Assignment: Pictures do not belong in the copy. Output exactly the lines from the one containing "G04 Gerber Fmt" to the end of the listing below.

Input material:
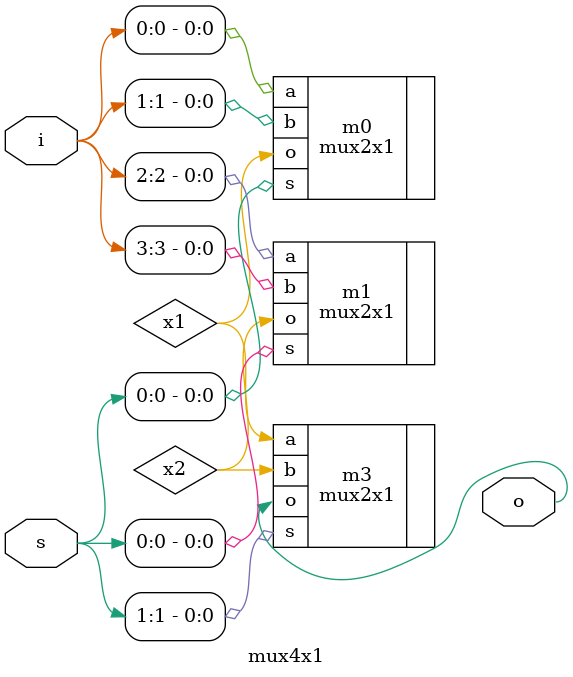
<source format=v>
`timescale 1ns / 1ps


module mux4x1(input [3:0] i,input [1:0] s,output o);
wire x1,x2;
mux2x1 m0(.a(i[0]),.b(i[1]),.s(s[0]),.o(x1));
mux2x1 m1(.a(i[2]),.b(i[3]),.s(s[0]),.o(x2));
mux2x1 m3(.a(x1),.b(x2),.s(s[1]),.o(o));
endmodule

</source>
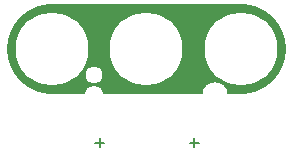
<source format=gto>
%TF.GenerationSoftware,KiCad,Pcbnew,4.0.7-e2-6376~58~ubuntu16.04.1*%
%TF.CreationDate,2017-10-07T15:28:33-07:00*%
%TF.ProjectId,2x3-Vibe-Motor-TH,3278332D566962652D4D6F746F722D54,v1.2*%
%TF.FileFunction,Legend,Top*%
%FSLAX46Y46*%
G04 Gerber Fmt 4.6, Leading zero omitted, Abs format (unit mm)*
G04 Created by KiCad (PCBNEW 4.0.7-e2-6376~58~ubuntu16.04.1) date Sat Oct  7 15:28:33 2017*
%MOMM*%
%LPD*%
G01*
G04 APERTURE LIST*
%ADD10C,0.350000*%
%ADD11C,7.600000*%
%ADD12C,0.150000*%
%ADD13C,1.452400*%
%ADD14C,1.552400*%
%ADD15C,2.152400*%
%ADD16C,6.152400*%
G04 APERTURE END LIST*
D10*
D11*
X9908000Y-37847000D02*
X25908000Y-37847000D01*
D12*
X21979429Y-46227952D02*
X21979429Y-45466047D01*
X22360381Y-45846999D02*
X21598476Y-45846999D01*
X13979429Y-46227952D02*
X13979429Y-45466047D01*
X14360381Y-45846999D02*
X13598476Y-45846999D01*
%LPC*%
D13*
X13483000Y-43422000D03*
D14*
X13483000Y-41772000D03*
D13*
X13483000Y-40122000D03*
D15*
X23683000Y-41772000D03*
D16*
X25908000Y-45847000D03*
X9908000Y-45847000D03*
X9908000Y-37847000D03*
X17908000Y-37847000D03*
X25908000Y-37847000D03*
X17908000Y-45847000D03*
M02*

</source>
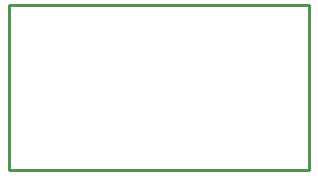
<source format=gbr>
G04 EAGLE Gerber RS-274X export*
G75*
%MOMM*%
%FSLAX34Y34*%
%LPD*%
%IN*%
%IPPOS*%
%AMOC8*
5,1,8,0,0,1.08239X$1,22.5*%
G01*
%ADD10C,0.254000*%


D10*
X0Y0D02*
X254000Y0D01*
X254000Y139700D01*
X0Y139700D01*
X0Y0D01*
M02*

</source>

Output below:
G04 Gerber Fmt 4.6, Leading zero omitted, Abs format (unit mm)*
G04 Created by KiCad (PCBNEW 4.0.7-e2-6376~58~ubuntu16.04.1) date Sat Oct  7 15:28:33 2017*
%MOMM*%
%LPD*%
G01*
G04 APERTURE LIST*
%ADD10C,0.350000*%
%ADD11C,7.600000*%
%ADD12C,0.150000*%
%ADD13C,1.452400*%
%ADD14C,1.552400*%
%ADD15C,2.152400*%
%ADD16C,6.152400*%
G04 APERTURE END LIST*
D10*
D11*
X9908000Y-37847000D02*
X25908000Y-37847000D01*
D12*
X21979429Y-46227952D02*
X21979429Y-45466047D01*
X22360381Y-45846999D02*
X21598476Y-45846999D01*
X13979429Y-46227952D02*
X13979429Y-45466047D01*
X14360381Y-45846999D02*
X13598476Y-45846999D01*
%LPC*%
D13*
X13483000Y-43422000D03*
D14*
X13483000Y-41772000D03*
D13*
X13483000Y-40122000D03*
D15*
X23683000Y-41772000D03*
D16*
X25908000Y-45847000D03*
X9908000Y-45847000D03*
X9908000Y-37847000D03*
X17908000Y-37847000D03*
X25908000Y-37847000D03*
X17908000Y-45847000D03*
M02*

</source>
<source format=gbr>
G04 EAGLE Gerber RS-274X export*
G75*
%MOMM*%
%FSLAX34Y34*%
%LPD*%
%IN*%
%IPPOS*%
%AMOC8*
5,1,8,0,0,1.08239X$1,22.5*%
G01*
%ADD10C,0.254000*%


D10*
X0Y0D02*
X254000Y0D01*
X254000Y139700D01*
X0Y139700D01*
X0Y0D01*
M02*

</source>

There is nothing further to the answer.